New TensorFlow code written in 2026 should not use tf.layers. The API is gone from the top-level namespace, the documentation directs everyone to tf.keras.layers, and tooling, tutorials, and pretrained model code are all written against Keras. Where tf.layers still matters is in legacy code: research repositories from 2017 to 2019, internal pipelines at companies that adopted TF 1 early, and reference implementations attached to older papers. For those, the practical workflow is to run tf_upgrade_v2, accept the tf.compat.v1.layers rewrite as a working baseline, and then incrementally port the model to native tf.keras idioms when the surrounding training loop is rewritten for eager execution.
The broader lesson of the tf.layers story is one of API consolidation. TensorFlow 1 had several roughly equivalent ways to build a model, none of them obviously the right answer. TensorFlow 2 picked one, tf.keras, and deprecated the rest. That decision made TensorFlow easier to teach, easier to write tutorials for, and easier to compare against PyTorch on equal footing. The same pattern shows up across the ecosystem: PyTorch went through a similar consolidation around nn.Module and away from older Variable style code, and the JAX community is currently going through it with the move from Haiku to Flax NNX.

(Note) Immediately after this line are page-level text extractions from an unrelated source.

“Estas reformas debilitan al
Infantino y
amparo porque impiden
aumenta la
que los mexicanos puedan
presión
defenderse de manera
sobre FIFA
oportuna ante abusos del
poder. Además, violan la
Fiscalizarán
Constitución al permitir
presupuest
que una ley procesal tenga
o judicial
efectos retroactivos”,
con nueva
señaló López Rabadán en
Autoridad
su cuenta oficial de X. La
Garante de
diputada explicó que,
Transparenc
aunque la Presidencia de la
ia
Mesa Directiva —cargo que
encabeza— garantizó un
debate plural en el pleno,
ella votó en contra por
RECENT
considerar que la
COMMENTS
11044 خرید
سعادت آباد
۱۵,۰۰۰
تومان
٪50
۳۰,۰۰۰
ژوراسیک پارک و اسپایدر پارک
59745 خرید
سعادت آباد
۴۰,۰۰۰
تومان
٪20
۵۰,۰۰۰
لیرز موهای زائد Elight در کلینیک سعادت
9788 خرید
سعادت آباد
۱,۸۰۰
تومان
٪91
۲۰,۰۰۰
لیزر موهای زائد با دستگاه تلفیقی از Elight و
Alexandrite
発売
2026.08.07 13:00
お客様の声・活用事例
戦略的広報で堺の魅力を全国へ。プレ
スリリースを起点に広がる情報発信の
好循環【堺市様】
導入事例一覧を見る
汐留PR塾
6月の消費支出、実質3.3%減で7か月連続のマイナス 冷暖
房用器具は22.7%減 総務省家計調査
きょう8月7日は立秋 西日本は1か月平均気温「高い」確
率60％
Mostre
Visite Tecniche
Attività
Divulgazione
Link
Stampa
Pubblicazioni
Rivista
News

tf.layers was a box of LEGO blocks for building neural networks, shipped with TensorFlow 1. There was a different, very similar box of blocks called Keras sitting on the shelf next to it. Two boxes with mostly the same blocks was confusing, so when TensorFlow 2 came out the team threw the tf.layers box away and told everyone to use the Keras box. The old box is still in the basement under a label that says tf.compat.v1.layers, in case you find an old project that needs it, but new projects should reach for Keras.